9.00am - By MARTIN JOHNSTON
New Zealand scientists believe they have cracked one of the secrets of why most breast cancer cells have the power to invade other parts of the body. They predict the breakthrough could lead to drugs to halt the disease.
The researchers, led by Associate Professor Peter Lobie, at Auckland University's Liggins Institute, have found that only those breast cancer cells that produce a substance called human growth hormone are invasive, spreading to other parts of the body.
Those that do not produce the hormone are not invasive, however 98 per cent of breast cancer cells produce the hormone.
If breast cancer is detected before it has spread beyond the breast, it can be cured. It is more deadly if it spreads to other organs such as the liver and lungs.
Breast cancer is the leading cause of cancer deaths among New Zealand women. More than 2000 women a year are diagnosed with the disease and it kills over 600.
Professor Lobie is overseas and could not be contacted. His team's findings are being published today in the prestigious American journal, Proceedings of the National Academy of Sciences.

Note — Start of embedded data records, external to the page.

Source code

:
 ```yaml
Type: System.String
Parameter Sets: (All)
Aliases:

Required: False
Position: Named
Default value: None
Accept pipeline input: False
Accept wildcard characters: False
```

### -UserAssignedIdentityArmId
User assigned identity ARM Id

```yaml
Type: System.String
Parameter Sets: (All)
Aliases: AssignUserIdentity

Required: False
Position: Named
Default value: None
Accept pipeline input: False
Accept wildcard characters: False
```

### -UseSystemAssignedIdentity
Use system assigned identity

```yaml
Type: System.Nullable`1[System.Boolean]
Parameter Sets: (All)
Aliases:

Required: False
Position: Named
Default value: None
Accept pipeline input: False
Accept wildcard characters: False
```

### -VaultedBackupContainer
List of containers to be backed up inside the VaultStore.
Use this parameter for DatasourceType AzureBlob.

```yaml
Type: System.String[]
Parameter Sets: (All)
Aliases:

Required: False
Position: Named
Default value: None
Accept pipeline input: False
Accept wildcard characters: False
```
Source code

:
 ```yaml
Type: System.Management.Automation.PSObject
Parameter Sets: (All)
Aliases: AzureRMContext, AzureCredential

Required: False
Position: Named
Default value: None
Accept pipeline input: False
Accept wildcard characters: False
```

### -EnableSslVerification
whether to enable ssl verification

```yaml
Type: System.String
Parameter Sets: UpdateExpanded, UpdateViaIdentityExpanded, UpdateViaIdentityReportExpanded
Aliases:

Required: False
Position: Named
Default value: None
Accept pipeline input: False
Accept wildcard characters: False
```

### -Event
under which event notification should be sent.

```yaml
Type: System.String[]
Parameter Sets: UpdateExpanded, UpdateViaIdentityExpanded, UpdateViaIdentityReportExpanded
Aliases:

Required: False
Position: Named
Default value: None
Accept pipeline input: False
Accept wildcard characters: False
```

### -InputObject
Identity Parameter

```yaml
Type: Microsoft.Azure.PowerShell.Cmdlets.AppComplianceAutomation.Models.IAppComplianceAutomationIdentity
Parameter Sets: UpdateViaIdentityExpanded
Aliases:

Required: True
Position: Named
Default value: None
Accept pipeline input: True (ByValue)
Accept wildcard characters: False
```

The Liggins Institute said yesterday the research suggested tumours metastasised (became invasive) in response to growth hormone produced in the breast.
Liggins director Professor Peter Gluckman said production of the hormone made breast cancer cells and their neighbours invasive. In the absence of it, cells were encapsulated, effectively becoming a local tumour which could be disfiguring but which was not life-threatening.
But the research did not show what determined whether the cancer cells made the hormone or not.
He said the findings opened up a whole new area of cancer research.
"It depends if the work pans out. If the arguments as we have advanced them in the paper and all the evidence we have there [are confirmed] then we are on the basis of having techniques to change the biology of breast cancer cells from being invasive to non-invasive.
"That would reduce dramatically the risks of mortality in breast cancer."
The growth hormone made by the breast is different from normal growth hormone made by the pituitary gland, and from the synthetic version of the hormone which is used therapeutically to treat people who are not growing enough. Injections of the synthetic hormone do not induce the effects found in the Lobie experiments.
Professor Gluckman said the hormone was not present in the normal breast.
Drugs called growth hormone antagonists had already been produced, to treat tumours in the pituitary gland when it produced too much of the hormone. These drugs could be used to treat breast cancer.
Although it could take years to produce new anti-breast-cancer drugs from the research, it was likely that human clinical trials would start soon to test the growth hormone antagonists, he said.
"I'm quite sure oncologists will start thinking about clinical trials with the available drugs while we work on better drugs, which we're already working on."
He said Professor Lobie's work, which involved human breast cancer cells tested in test tubes and in mice, might also apply to bowel cancer.
Breast Cancer Foundation medical committee chairwoman Dr Belinda Scott, a surgeon, said the findings were exciting.
"We've always been trying to find out why cells become invasive or not. When we look at a lot of pre-cancers in some of those women followed they never go on to invasive cancer and nobody knows why."
"If we can start using something of those anti-human growth hormone products that opens up a whole new field."
But Cancer Control Taskforce member Associate Professor John Collins, a retired surgeon, said it was a long road to turn such findings into useful treatments.
"It may have interesting ramifications for the management of breast cancer, but like many before we wait to see what comes out of the clinical trials."